Находясь рядом с Омаром, Хасан и его увидел по-новому. Раньше ведь знал его лишь как случайного попутчика. Люди встречают друг друга на дороге, оторванные от привычной своей жизни. Взгляд попутчика видит лишь малую часть – то, что оторвано от ремесла или учения, от друзей и родных. Дорога мерит людей своей меркой. Может, она одна и есть настоящая, потому что в привычной жизни человека коконом опутывают его дела и друзья. Но мерка дороги, – временная, пока не настанет час вернуться к прежнему себе. Дорога не награждает по своей мерке человеческой наградой. И не казнит.
Омар обладал силой странной и пугающей. Увидевшему ее со стороны предсказание султанского восшествия на трон больше не казалось удивительным. Взгляд Омара обладал такой же властью над настоящим, как память Хасана – над прошлым. Омар, казалось, видит и понимает происходящее вокруг в неизмеримо большей степени, чем другие.
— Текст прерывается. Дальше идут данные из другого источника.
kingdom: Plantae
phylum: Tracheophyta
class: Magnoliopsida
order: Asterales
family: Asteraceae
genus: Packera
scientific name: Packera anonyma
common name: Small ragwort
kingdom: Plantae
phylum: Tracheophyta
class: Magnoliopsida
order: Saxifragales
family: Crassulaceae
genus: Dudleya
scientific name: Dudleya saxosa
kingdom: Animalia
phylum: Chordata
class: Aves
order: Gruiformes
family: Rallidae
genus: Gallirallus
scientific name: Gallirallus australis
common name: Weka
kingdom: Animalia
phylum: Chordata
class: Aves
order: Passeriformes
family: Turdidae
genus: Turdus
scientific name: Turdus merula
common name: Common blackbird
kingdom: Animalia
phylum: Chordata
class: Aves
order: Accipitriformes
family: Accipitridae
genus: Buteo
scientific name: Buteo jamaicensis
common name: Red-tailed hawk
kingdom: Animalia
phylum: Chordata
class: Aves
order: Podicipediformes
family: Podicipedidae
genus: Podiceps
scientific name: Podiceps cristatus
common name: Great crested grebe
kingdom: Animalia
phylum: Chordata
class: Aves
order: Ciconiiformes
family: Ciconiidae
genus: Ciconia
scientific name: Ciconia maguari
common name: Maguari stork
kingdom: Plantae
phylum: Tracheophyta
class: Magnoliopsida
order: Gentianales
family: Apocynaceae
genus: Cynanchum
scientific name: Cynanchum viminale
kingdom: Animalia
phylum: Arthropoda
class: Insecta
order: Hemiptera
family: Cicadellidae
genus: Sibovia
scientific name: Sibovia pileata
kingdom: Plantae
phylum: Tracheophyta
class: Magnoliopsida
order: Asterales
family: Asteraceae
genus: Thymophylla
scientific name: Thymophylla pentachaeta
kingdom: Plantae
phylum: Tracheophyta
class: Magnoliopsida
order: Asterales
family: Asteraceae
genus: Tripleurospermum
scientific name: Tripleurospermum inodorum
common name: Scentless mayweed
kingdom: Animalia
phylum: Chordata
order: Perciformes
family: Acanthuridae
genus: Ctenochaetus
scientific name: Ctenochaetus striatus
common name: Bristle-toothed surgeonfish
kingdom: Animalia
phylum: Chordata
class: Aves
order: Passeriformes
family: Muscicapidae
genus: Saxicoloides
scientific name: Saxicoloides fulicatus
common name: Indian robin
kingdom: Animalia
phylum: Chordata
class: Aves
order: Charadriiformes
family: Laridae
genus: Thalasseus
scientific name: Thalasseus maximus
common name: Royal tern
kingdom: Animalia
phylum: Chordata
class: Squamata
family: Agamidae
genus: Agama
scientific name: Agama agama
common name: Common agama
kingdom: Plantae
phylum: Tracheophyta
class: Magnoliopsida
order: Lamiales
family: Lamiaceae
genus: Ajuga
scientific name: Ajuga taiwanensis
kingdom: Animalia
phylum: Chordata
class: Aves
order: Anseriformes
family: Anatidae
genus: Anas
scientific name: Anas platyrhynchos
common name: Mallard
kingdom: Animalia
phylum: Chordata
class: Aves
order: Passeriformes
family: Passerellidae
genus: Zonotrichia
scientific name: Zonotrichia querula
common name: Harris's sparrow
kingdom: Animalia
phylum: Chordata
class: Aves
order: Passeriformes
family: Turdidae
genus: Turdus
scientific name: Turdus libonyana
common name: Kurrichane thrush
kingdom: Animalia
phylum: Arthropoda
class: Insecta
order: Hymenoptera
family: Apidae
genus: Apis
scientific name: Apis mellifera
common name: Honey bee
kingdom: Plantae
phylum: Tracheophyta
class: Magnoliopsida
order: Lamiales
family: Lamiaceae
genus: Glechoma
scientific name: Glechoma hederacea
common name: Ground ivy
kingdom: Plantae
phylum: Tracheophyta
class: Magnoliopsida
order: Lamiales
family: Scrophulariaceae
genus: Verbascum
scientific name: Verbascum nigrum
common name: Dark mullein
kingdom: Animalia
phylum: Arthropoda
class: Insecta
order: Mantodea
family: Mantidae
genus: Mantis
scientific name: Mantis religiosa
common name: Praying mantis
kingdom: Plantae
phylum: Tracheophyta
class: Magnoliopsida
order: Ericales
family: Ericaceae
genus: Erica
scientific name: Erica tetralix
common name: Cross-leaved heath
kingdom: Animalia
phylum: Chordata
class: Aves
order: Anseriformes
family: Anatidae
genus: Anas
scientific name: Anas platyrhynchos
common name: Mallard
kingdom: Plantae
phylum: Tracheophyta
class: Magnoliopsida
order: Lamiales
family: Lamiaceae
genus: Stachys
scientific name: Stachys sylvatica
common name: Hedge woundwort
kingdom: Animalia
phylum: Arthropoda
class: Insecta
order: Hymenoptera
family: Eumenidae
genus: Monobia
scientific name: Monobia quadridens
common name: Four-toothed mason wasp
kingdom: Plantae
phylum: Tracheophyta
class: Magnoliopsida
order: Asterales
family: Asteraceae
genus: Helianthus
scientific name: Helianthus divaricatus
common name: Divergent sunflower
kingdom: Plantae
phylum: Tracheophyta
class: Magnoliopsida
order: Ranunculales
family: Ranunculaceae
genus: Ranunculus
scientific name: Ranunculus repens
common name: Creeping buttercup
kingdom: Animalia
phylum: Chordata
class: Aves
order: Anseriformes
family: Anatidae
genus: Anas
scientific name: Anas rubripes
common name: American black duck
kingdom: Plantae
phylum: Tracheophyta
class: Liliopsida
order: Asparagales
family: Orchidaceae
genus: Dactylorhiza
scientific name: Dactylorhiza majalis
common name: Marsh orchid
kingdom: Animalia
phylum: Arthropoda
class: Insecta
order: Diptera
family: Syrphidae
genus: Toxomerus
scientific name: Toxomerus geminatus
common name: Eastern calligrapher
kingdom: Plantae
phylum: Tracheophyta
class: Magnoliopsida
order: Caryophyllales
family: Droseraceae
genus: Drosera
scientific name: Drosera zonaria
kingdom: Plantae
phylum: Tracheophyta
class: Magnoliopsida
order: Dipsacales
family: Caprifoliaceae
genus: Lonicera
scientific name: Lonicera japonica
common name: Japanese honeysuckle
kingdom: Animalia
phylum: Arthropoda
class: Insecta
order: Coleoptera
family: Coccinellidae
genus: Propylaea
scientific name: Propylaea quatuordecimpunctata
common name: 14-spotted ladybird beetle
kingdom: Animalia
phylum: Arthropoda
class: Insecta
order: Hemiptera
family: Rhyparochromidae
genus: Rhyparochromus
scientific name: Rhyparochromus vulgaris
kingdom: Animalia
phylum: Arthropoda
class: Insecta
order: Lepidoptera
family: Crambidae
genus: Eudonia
К примеру, он, не задумываясь, едва глянув на лицо султана, предсказывал, удачна ли будет сегодняшняя охота. Сам искренне огорчался, когда приходилось говорить, что охота не получится. И охота действительно не получалась, если султан все-таки решался на нее ехать. Хасан ломал голову, пытаясь догадаться, как же Омар предвидел такие ничтожные мелочи. Может, и в самом деле он, почти и не подозревая, заглядывает беспечно за грань той самой Истины, о поисках которой Хасан теперь думал, как люди думают о дальних странах: мол, непременно когда-нибудь отправлюсь, – когда-нибудь, но не сегодня. И не завтра. А может, султан, не замечая того, повиновался словам Омара, сам отыскивая предсказанную неудачу – или удачу?
На пятом месяце службы, когда в предгорьях зацвел шафран, произошло событие, окончательно уверившее Хасана: способность Омара провидеть мир сиюминутных слов и дел – сверхъестественна, сверхчеловечна. Молодой султан с Низамом и свитой, и Омар, которого султан любил брать с собой в поездки, отправились в Казвин, а оттуда – в предгорья Эльбурса, к дейлемитам, князья которых упорно не желали дополнять слова покорности регулярной податью. Новый эмир Казвина, устроивший в руинах старой, еще ахеменидской сторожевой крепости загородный дворец, задал султану пир на крепостном дворе, выложенном светлым, искрящимся под солнцем известняком. Высокие гости ели и пили, их развлекали музыканты, плясуны и акробаты. Наконец, во двор выскочил шут, гнусный паяц в разноцветных лохмотьях с бубенчиками, с козьим хвостом, прицепленным к огромной, скрученной из мешковины чалме, со здоровенной грязной костью, прицепленной к поясу так, чтобы она болталась, будто мужской срам. Паяц извивался и отпускал шуточки, от которых тюрки – и вельможи, и солдаты, – сыто реготали, брызгая слюной. И вдруг паяц остановился прямо перед Омаром и, вытянув грязный палец, показал на него и спросил: «Так это ты, значит, великий маг, от которого звезды скачут, как блохи по козлятьим яйцам?» Султан хихикнул.